Menorrhagia – heavy menstrual bleeding
Menorrhagia is a very common disorder among women. It is bleeding that lasts longer than 7 days, and sometimes can be quite heavy.
What is menorrhagia, exactly?
Menorrhagia can be a common condition in women. Menorrhagia is the medical name for prolonged periods of bleeding lasting more than 7 days, is a condition known as menorrhagia. About one in 20 women suffers from menorrhagia and some bleeding can be extremely heavy.
If left untreated, menorrhagia could lead to anemia. The heavy bleeding can disrupt sleep, cause lower abdominal pain, or make engaging activities difficult.
Talk to your doctor if you experience weakness or disruptions in daily life because of heavy bleeding.
SYMPTOMS and CAUSES
What are the signs and symptoms for menorrhagia
Menorrhagia symptoms include:
- You can soak one or more tampons every hour for several consecutive hours.
- Double your pad purchases
- Long-lasting periods (lasts longer than 7 Days)

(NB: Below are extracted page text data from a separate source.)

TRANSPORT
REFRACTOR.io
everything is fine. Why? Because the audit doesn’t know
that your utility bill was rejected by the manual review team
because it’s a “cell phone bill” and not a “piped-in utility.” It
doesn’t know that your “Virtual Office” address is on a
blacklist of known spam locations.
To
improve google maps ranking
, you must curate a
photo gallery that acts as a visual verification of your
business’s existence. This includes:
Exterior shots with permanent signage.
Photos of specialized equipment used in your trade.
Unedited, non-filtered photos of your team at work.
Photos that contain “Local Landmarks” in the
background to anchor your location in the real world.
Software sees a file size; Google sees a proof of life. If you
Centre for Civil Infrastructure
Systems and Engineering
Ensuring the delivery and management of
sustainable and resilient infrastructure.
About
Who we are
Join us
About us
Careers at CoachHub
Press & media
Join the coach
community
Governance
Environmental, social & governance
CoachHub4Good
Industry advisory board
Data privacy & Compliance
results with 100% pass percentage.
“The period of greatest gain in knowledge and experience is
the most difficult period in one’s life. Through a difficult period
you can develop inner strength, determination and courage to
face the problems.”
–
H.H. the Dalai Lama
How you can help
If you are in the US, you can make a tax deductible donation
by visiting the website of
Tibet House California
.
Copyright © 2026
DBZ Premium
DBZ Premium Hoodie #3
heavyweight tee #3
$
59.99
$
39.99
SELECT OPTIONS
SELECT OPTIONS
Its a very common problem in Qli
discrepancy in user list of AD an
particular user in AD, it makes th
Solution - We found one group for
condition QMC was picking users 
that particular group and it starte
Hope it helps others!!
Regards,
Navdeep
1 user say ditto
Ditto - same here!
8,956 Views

- Bleeding that keeps you from normal activities
- Constant pain in lower portion of stomach
- You are short of energy
- A shortness of breath
What causes menorrhagia
Other causes of menorrhagia include uterine problems, hormone issues or other illnesses. There are also other causes:
- Tumors or growths in the uterus that do not indicate cancer
- Cancer of the cervix, uterus
- Different types of birth control
- Miscarriage and ectopic pregnancies (when the fertilized egg implants are outside the uterus)
- Bleeding disorders
- Liver, kidney and thyroid disease
- You should not take certain drugs like aspirin
- The menopause transition, also known as the perimenopause
- Fibroids, or polyps, in the lining and muscle of your womb
DIAGNOSIS & TESTS
How can menorrhagia be diagnosed?
Your doctor will assess your medical history and examine your menstrual cycle to determine if you have menorrhagia. Our doctors may do further testing to determine if there is an anatomical reason for your bleeding.
- When you got your first period.
- The length of your menstrual cycles
- How long your period will last
- The number of days that your period is long
- If your quality of life is effected during your period
- If there is a family history of heavy bleeding, it may also be a member of your extended family.
- Stress that you are currently experiencing
- Probleme with weight
- Current medications
The following are some of the physical or psychological tests that may be used to diagnose menorrhagia:
- Pelvic exam
- Blood test to test for thyroid, check for anemia, and determine how blood clots
- Check your cervix for signs of changes with a Pap test
- Endometrial biopsy to examine uterine tissues for cancer and abnormalities
- Ultrasound can be used to verify the function of blood vessels and tissues.
Sometimes additional tests may still be necessary to identify the cause of bleeding.
- Sonohysterogram to examine the lining of your uterus for any problems
- Hysteroscopy for checking for fibroids and polyps
- Dilation and curettage (“D&C”) This test can also be used to treat bleeding. Under sedation, the lining of your uterus will be scraped.
TREATMENT AND MANAGEMENT
How is menorrhagia treated
The severity of your bleeding, the reason for it, your health, age, and other medical information will all affect the treatment. Your response to medications, your wishes and needs and how they affect your treatment are all important factors. You might not want to go through a period or want to lessen the bleeding. Your decision to get pregnant, or not, will impact the treatment you choose. You have the option to choose not to receive treatment if anemia is not present.
Some common treatments are:
- Iron supplements to add more iron to your blood
- Ibuprofen can be used to reduce bleeding and pain
- Birth control is used to increase periods and reduce bleeding (pills or vaginal ring, patch).
- Intrauterine contraception is used to reduce bleeding and make periods more frequent.
- Antifibrinolytic drugs to reduce bleeding
- To reduce bleeding, dilation and curettage (D&C) are performed by removing the top layer (uterus lining) of the uterus.
- Operative Hysteroscopy: Removal of fibroids and polyps or the removal of the lining
- Endometrial Ablation or Resection: To remove or destroy the lining of the uterus
- Hysterectomy: To remove your uterus surgically and you will no longer have periods
How is menorrhagia prevented
Menorrhagia is not preventable. Talking with our doctor about the diagnosis and treatment can help to prevent any other health problems in the future.
What is the outlook for menorrhagia patients?
Menorrhagia is a serious condition that can disrupt your daily life if it is not treated. You may feel weak and tired, and it can lead to anemia. If the bleeding problem does not get resolved, there are other health problems that can arise. Menorrhagia can usually be treated with doctor help and managed.
If you suspect that you might have menorrhagia, when should you call the doctor?
If you experience abnormal heavy bleeding, it’s best to call one of our doctors.